Bob Iger goes onto claim that the creator of the franchise didn't appreciate what Disney was trying to do.

"We'd intentionally created a world that was visually and tonally connected to the earlier films, to not stray too far from what people loved and expected, and George was criticizing us for the very thing we were trying to do."

It has been noted that some of George Lucas' complaints are the same as those Star Wars fans who didn't like the direction things took with this new trilogy. Bob Iger never agrees with any of these criticisms in his book, though he does note that perhaps Disney's overall handling of Star Wars was, 'Too much, too fast.' And that it may have hurt the sci-fi series in the short term. He doesn't feel any irreparable damage has been done at this point, though.

"I think the storytelling capabilities of [Lucasfilm] are endless because of the talent we have at the company, and the talent we have at the company is better than it's ever been, in part because of the influx of people from Fox."

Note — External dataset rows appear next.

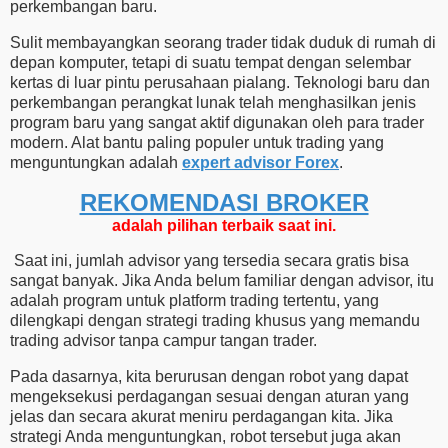
perkembangan baru.
Sulit membayangkan seorang trader tidak duduk di rumah di
depan komputer, tetapi di suatu tempat dengan selembar
kertas di luar pintu perusahaan pialang. Teknologi baru dan
perkembangan perangkat lunak telah menghasilkan jenis
program baru yang sangat aktif digunakan oleh para trader
modern. Alat bantu paling populer untuk trading yang
menguntungkan adalah
expert advisor Forex
.
REKOMENDASI ​​BROKER
adalah pilihan terbaik saat ini.
Saat ini, jumlah advisor yang tersedia secara gratis bisa
sangat banyak. Jika Anda belum familiar dengan advisor, itu
adalah program untuk platform trading tertentu, yang
dilengkapi dengan strategi trading khusus yang memandu
trading advisor tanpa campur tangan trader.
Pada dasarnya, kita berurusan dengan robot yang dapat
mengeksekusi perdagangan sesuai dengan aturan yang
jelas dan secara akurat meniru perdagangan kita. Jika
strategi Anda menguntungkan, robot tersebut juga akan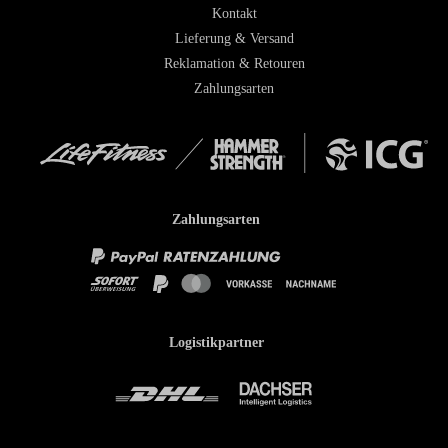
Kontakt
Lieferung & Versand
Reklamation & Retouren
Zahlungsarten
Zahlungsarten
Logistikpartner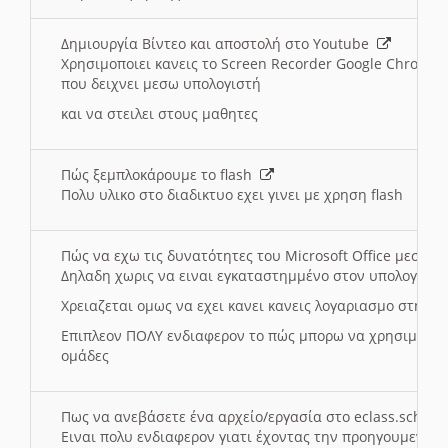
Δημιουργία Βίντεο και αποστολή στο Youtube
Χρησιμοποιει κανεις το Screen Recorder Google Chrome γ
που δειχνει μεσω υπολογιστή
και να στειλει στους μαθητες
Πώς ξεμπλοκάρουμε το flash
Πολυ υλικο στο διαδικτυο εχει γινει με χρηση flash
Πώς να εχω τις δυνατότητες του Microsoft Office μεσω 
Δηλαδη χωρις να ειναι εγκαταστημμένο στον υπολογιστή
Χρειαζεται ομως να εχει κανει κανεις λογαριασμο στη Mic
Επιπλεον ΠΟΛΥ ενδιαφερον το πώς μπορω να χρησιμοποι
ομάδες
Πως να ανεβάσετε ένα αρχείο/εργασία στο eclass.sch.gr
Ειναι πολυ ενδιαφερον γιατι έχοντας την προηγουμενη γ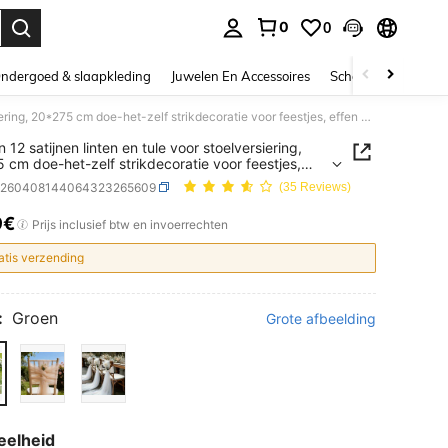
0
0
nden. Press Enter to select.
ndergoed & slaapkleding
Juwelen En Accessoires
Schoonheid & gezo
Set van 12 satijnen linten en tule voor stoelversiering, 20*275 cm doe-het-zelf strikdecoratie voor feestjes, effen kleur, herbruikbaar en wasbaar, geschikt voor buiten, jubileum en andere evenementen, rechthoekig
 12 satijnen linten en tule voor stoelversiering,
 cm doe-het-zelf strikdecoratie voor feestjes,
kleur, herbruikbaar en wasbaar, geschikt voor
h260408144064323265609
(35 Reviews)
, jubileum en andere evenementen, rechthoekig
9€
ICE AND AVAILABILITY
Prijs inclusief btw en invoerrechten
atis verzending
:
Groen
Grote afbeelding
eelheid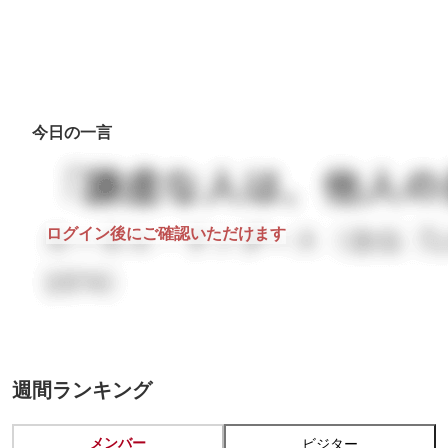
今日の一言
ログイン後にご確認いただけます
週間ランキング
メンバー
ビジター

George Lucas hasn't responded to any of these claims made in the book, but they pretty much line-up with his attitude at the time The Force Awakens was released. He's since been more open to the creators of Star Wars, giving director Ron Howard some pointers on the set of Solo and visiting Jon Favreau on the set of The Mandalorian. He was also a presence on the first spin-off movie Rogue One. 'The Ride of a Lifetime: Lessons Learned From 15 Years as CEO of the Walt Disney Company' is now available in bookstores and online retailers everywhere from Random House.